■ Task requirements ■
Write out the lines between the line containing "Kekurangan Pelafalan Pancasila" and the line containing "ズ・カモ ヴィルは引くべき？評価", inclusive, exactly as they appear. Leave the pictures out of your answer.

Transcribed page contents:
========

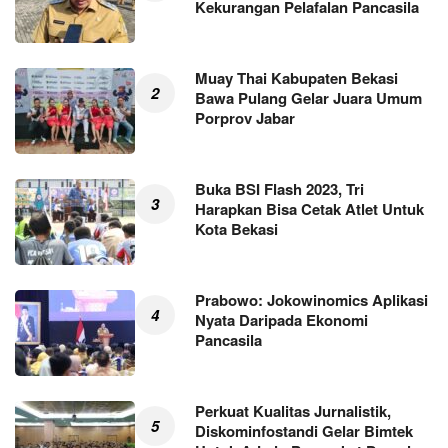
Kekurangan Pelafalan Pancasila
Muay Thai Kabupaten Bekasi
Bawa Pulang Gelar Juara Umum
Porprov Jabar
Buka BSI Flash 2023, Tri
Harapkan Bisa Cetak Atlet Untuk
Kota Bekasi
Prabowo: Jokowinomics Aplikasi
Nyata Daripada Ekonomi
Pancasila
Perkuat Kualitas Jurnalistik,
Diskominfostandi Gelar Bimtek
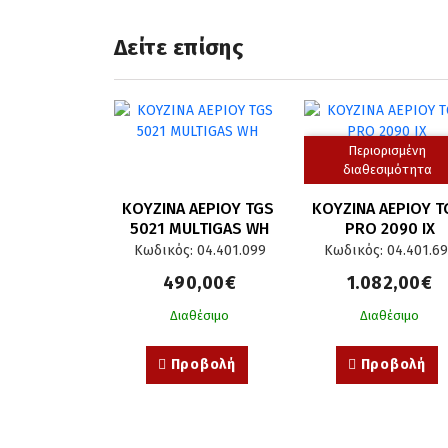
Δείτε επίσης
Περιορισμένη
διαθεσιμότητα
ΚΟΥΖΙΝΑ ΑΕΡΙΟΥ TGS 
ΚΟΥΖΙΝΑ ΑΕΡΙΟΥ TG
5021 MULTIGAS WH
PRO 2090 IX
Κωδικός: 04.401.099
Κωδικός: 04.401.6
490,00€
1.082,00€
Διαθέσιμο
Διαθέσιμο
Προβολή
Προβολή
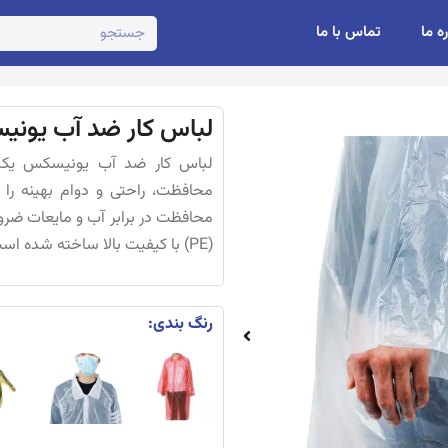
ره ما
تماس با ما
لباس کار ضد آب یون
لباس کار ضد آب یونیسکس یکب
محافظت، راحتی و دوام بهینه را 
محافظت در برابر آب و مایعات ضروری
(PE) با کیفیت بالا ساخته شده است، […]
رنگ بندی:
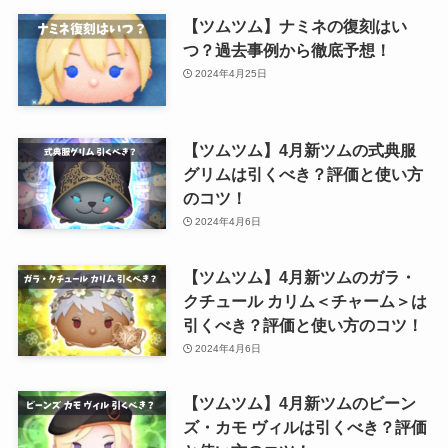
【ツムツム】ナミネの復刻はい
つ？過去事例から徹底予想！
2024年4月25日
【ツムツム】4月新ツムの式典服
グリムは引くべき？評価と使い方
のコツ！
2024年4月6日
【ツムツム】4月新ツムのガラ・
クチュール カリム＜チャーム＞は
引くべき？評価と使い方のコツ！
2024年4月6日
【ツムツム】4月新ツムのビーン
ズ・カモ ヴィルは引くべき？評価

========

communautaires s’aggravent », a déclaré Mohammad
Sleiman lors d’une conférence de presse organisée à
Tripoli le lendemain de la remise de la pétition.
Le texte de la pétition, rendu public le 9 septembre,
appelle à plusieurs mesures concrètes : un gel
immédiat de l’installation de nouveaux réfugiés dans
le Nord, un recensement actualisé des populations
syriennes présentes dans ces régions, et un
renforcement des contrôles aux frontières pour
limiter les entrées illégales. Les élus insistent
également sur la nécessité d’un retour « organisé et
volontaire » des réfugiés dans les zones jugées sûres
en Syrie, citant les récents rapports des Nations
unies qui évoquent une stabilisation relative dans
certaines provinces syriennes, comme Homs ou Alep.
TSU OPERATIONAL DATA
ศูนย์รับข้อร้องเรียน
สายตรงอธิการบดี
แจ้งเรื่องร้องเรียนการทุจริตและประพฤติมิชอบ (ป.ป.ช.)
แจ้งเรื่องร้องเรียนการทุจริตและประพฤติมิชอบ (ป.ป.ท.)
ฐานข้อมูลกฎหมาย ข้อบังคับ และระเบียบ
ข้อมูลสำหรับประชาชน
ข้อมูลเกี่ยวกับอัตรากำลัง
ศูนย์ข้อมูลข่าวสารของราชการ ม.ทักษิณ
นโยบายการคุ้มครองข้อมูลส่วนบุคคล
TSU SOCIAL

========

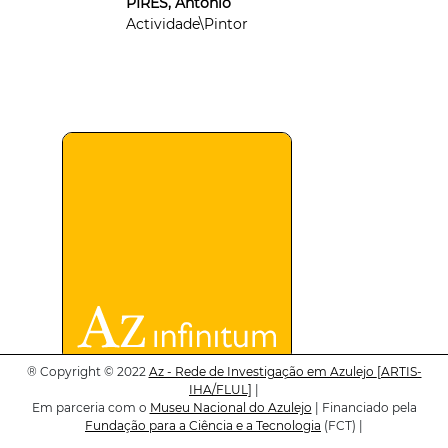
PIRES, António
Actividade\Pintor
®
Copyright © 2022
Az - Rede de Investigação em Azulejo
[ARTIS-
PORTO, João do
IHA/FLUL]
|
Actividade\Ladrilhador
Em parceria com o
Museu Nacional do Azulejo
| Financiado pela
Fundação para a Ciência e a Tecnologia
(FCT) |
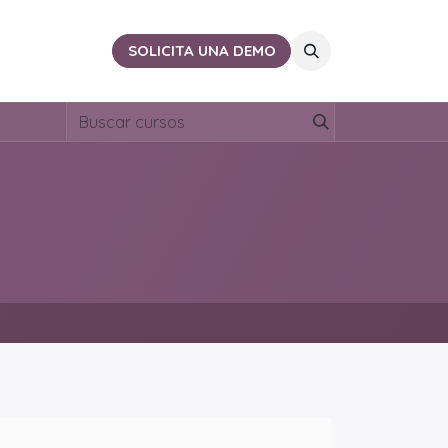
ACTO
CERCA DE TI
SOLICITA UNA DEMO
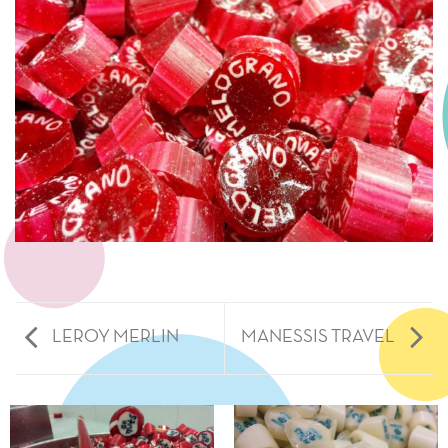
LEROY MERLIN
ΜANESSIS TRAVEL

========

■ Exercise answer ■
Kekurangan Pelafalan Pancasila
Muay Thai Kabupaten Bekasi
Bawa Pulang Gelar Juara Umum
Porprov Jabar
Buka BSI Flash 2023, Tri
Harapkan Bisa Cetak Atlet Untuk
Kota Bekasi
Prabowo: Jokowinomics Aplikasi
Nyata Daripada Ekonomi
Pancasila
Perkuat Kualitas Jurnalistik,
Diskominfostandi Gelar Bimtek
Δείτε επίσης
Περιορισμένη
διαθεσιμότητα
ΚΟΥΖΙΝΑ ΑΕΡΙΟΥ TGS 
ΚΟΥΖΙΝΑ ΑΕΡΙΟΥ TG
5021 MULTIGAS WH
PRO 2090 IX
Κωδικός: 04.401.099
Κωδικός: 04.401.6
490,00€
1.082,00€
Διαθέσιμο
Διαθέσιμο
Προβολή
Προβολή
ره ما
تماس با ما
لباس کار ضد آب یون
لباس کار ضد آب یونیسکس یکب
محافظت، راحتی و دوام بهینه را 
محافظت در برابر آب و مایعات ضروری
(PE) با کیفیت بالا ساخته شده است، […]
رنگ بندی:
【ツムツム】ナミネの復刻はい
つ？過去事例から徹底予想！
2024年4月25日
【ツムツム】4月新ツムの式典服
グリムは引くべき？評価と使い方
のコツ！
2024年4月6日
【ツムツム】4月新ツムのガラ・
クチュール カリム＜チャーム＞は
引くべき？評価と使い方のコツ！
2024年4月6日
【ツムツム】4月新ツムのビーン
ズ・カモ ヴィルは引くべき？評価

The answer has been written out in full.